L'étude multicentrique, non randomisée, en ouvert, évaluant l'administration intraveineuse d'une dose unique par patient de PF-06939926, avec une escalade de dose au cours de l'étude sera conduite chez environ 12 patients ambulatoires âgés de 5 à 12 ans, atteints d'une myopathie de Duchenne. En plus d'évaluer la sécurité et la tolérance, l'étude a pour objectif de mesurer l'expression et la distribution de la dystrophine, ainsi que la puissance et la qualité de la fonction musculaire. Lors de la procédure de sélection, les potentiels candidats au traitement devront préalablement obtenir un résultat négatif au dépistage des anticorps dirigés contre la capside de l'AAV9 (virus adéno-associé de sérotype 9) et au dépistage d'une réponse cellulaire (immunitaire) contre la dystrophine.

« L'investissement dans cette étude représente le point culminant d'années de recherches menées pour les patients par des scientifiques de Pfizer et de centres médicaux universitaires, avec le soutien de la communauté DMD, dans le but de développer un programme susceptible de modifier la trajectoire de cette maladie invalidante » a commenté Greg LaRosa, PhD, Vice-Président et Directeur scientifique de l'unité de recherche Maladies rares de Pfizer. « Nous avons écouté les patients et nous savons à quel point ils ont besoin d'options thérapeutiques ; nous nous sommes donc appuyés sur d'importantes avancées scientifiques pour concevoir une thérapie capable d'introduire le gène de la « mini-dystrophine » dans l'organisme ciblant ainsi l'origine de cette pathologie et ce, quelle que soit la mutation. Cette étude va évaluer la sécurité de cette approche de la thérapie génique et peut fournir des données essentielles, démontrant la possibilité de ralentir ou même stopper la progression de la DMD. »
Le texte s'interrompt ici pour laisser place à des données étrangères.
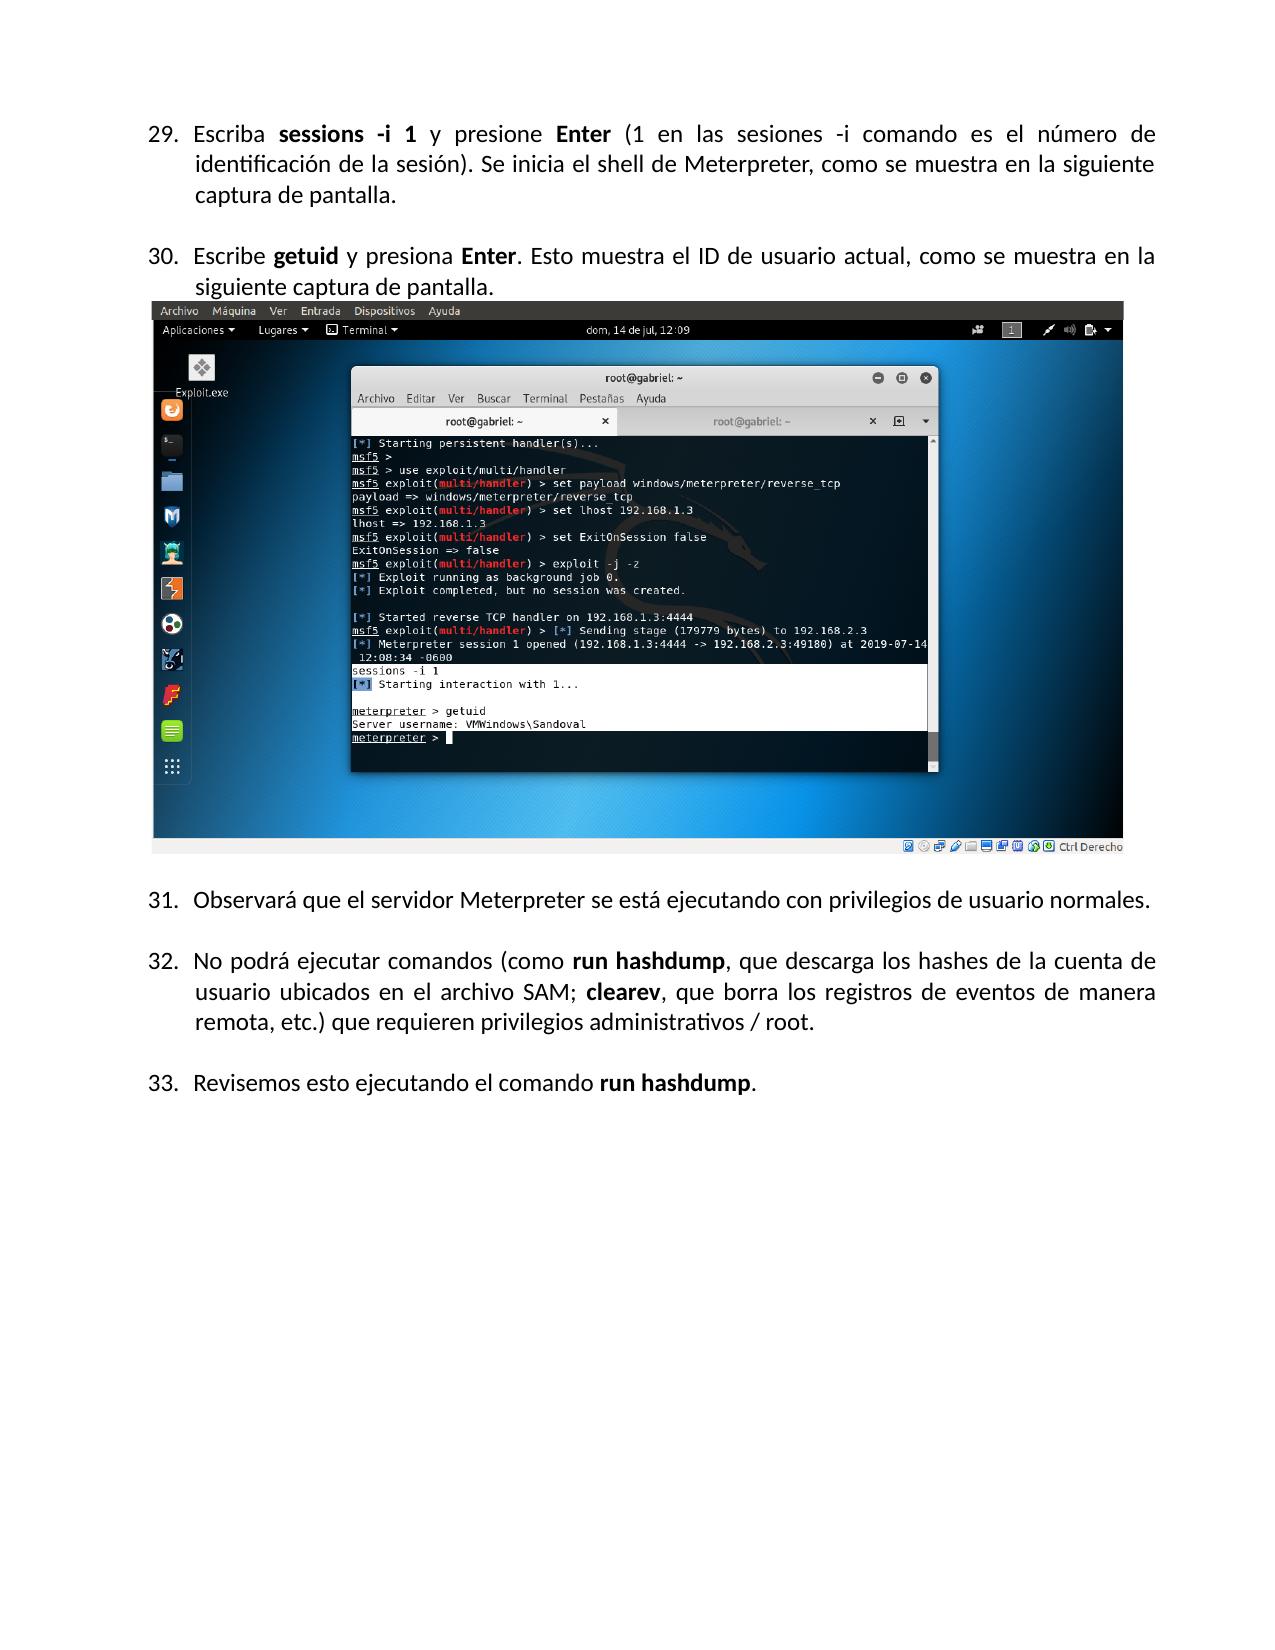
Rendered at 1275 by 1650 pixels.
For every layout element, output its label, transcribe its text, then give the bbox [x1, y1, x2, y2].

list Revisemos esto ejecutando el comando run hashdump. [148, 1067, 1157, 1098]
list Escribe getuid y presiona Enter. Esto muestra el ID de usuario actual, como se muestra en la siguiente captura de pantalla. [148, 240, 1157, 301]
list Observará que el servidor Meterpreter se está ejecutando con privilegios de usuario normales. [148, 884, 1157, 915]
list Escriba sessions -i 1 y presione Enter (1 en las sesiones -i comando es el número de identificación de la sesión). Se inicia el shell de Meterpreter, como se muestra en la siguiente captura de pantalla. [148, 118, 1157, 210]
list No podrá ejecutar comandos (como run hashdump, que descarga los hashes de la cuenta de usuario ubicados en el archivo SAM; clearev, que borra los registros de eventos de manera remota, etc.) que requieren privilegios administrativos / root. [148, 945, 1157, 1037]
picture [151, 301, 1124, 854]
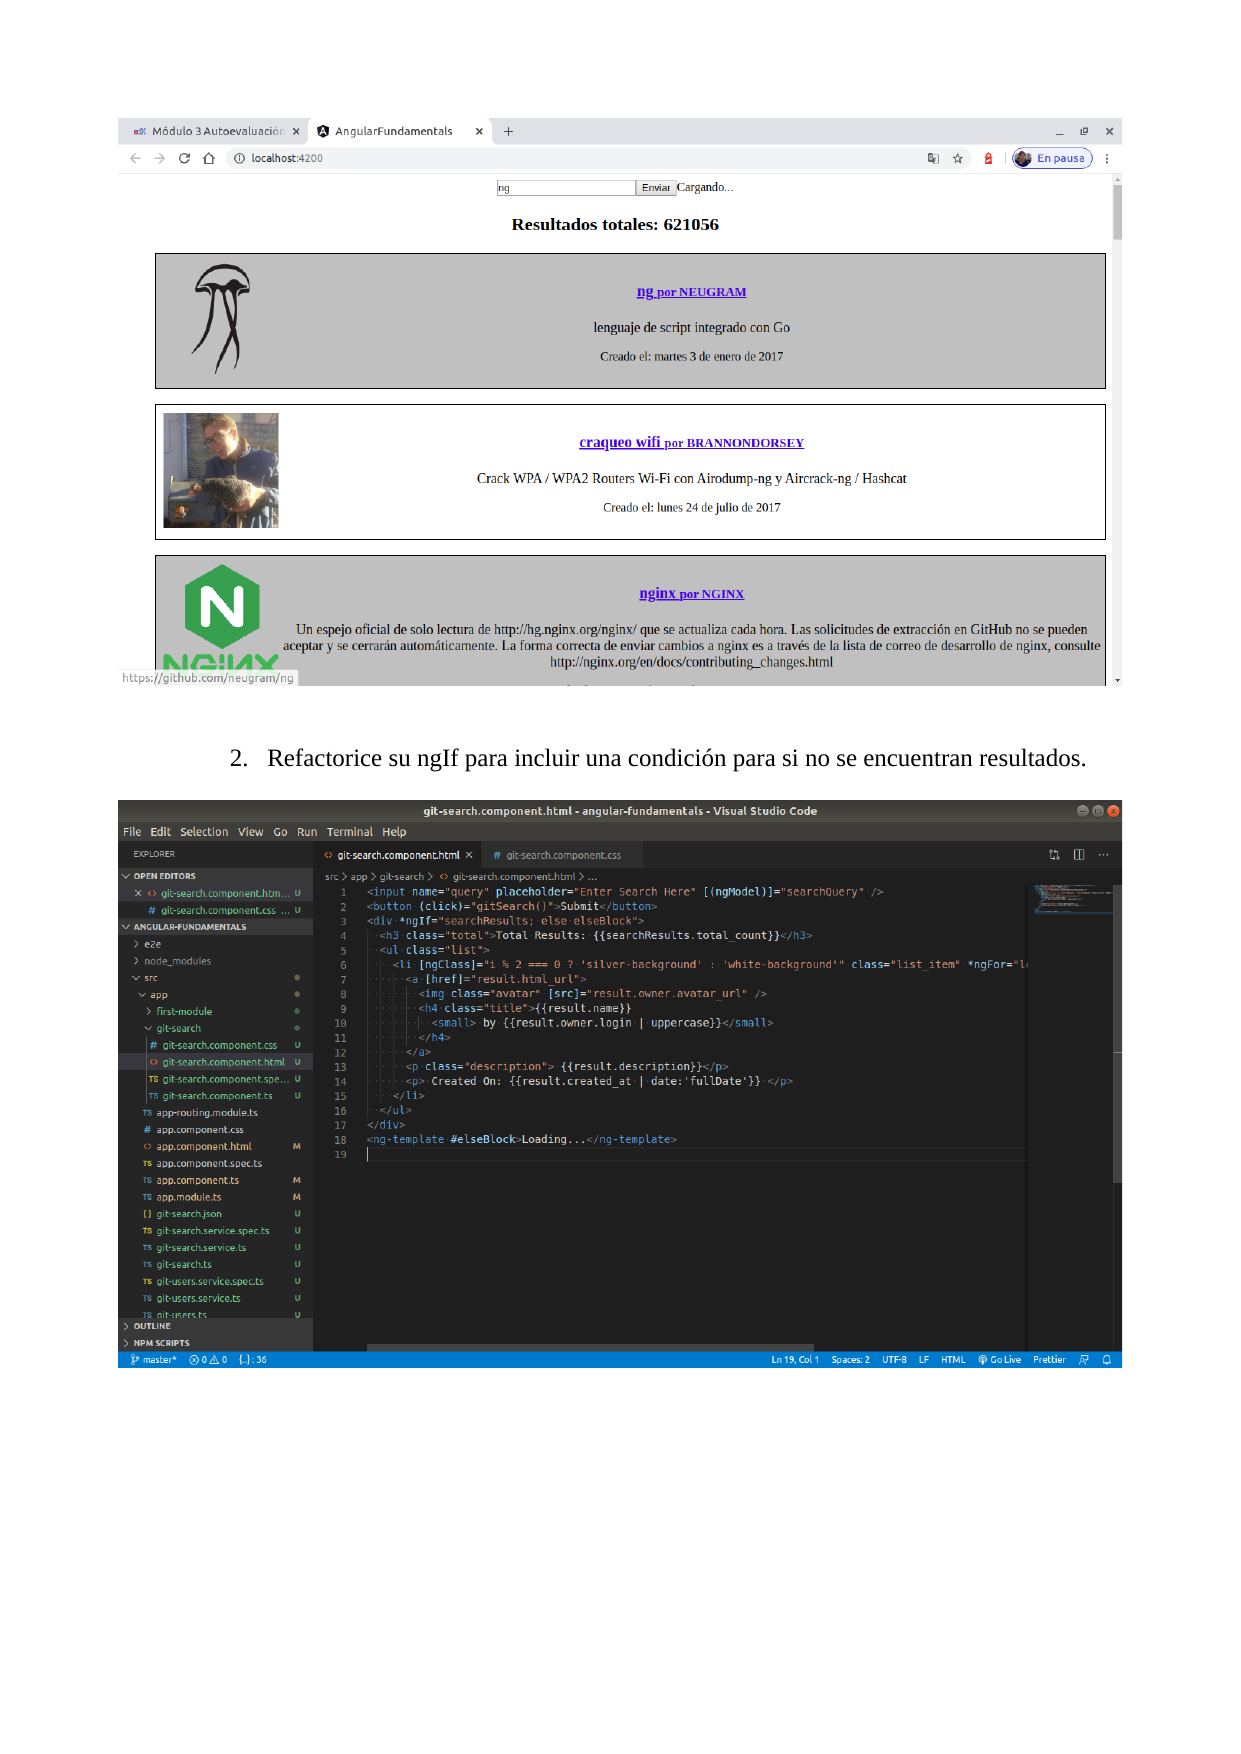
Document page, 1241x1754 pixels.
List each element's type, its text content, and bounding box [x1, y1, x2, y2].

Progrès de Pfizer en thérapie génique
Cette étude clinique est le premier programme de thérapie génique reposant sur un AAV recombinant à entrer en phase clinique depuis l'acquisition de Bamboo Therapeutics par Pfizer en 2016. De plus, Pfizer a récemment investi 100 millions de dollars pour agrandir son site de production de thérapie génique à l'échelle industrielle, situé à Sanford en Caroline du Nord (États-Unis).

Ces dernières années, Pfizer a également investi afin d'intégrer totalement la conception de nouveaux vecteurs AAV et d'accroître sa capacité de production en thérapie génique. Pfizer développe conjointement avec Sangamo Therapeutics des programmes de thérapie génique, notamment une étude de phase 1/2 sur l'hémophilie A et un programme pré-clinique sur la maladie de Charcot (ou sclérose latérale amyotrophique, SLA). Pfizer collabore également avec Spark Therapeutics dans la conduite d'un programme de thérapie génique sur l'hémophilie B, qui fait actuellement l'objet d'une étude clinique de phase 1/2.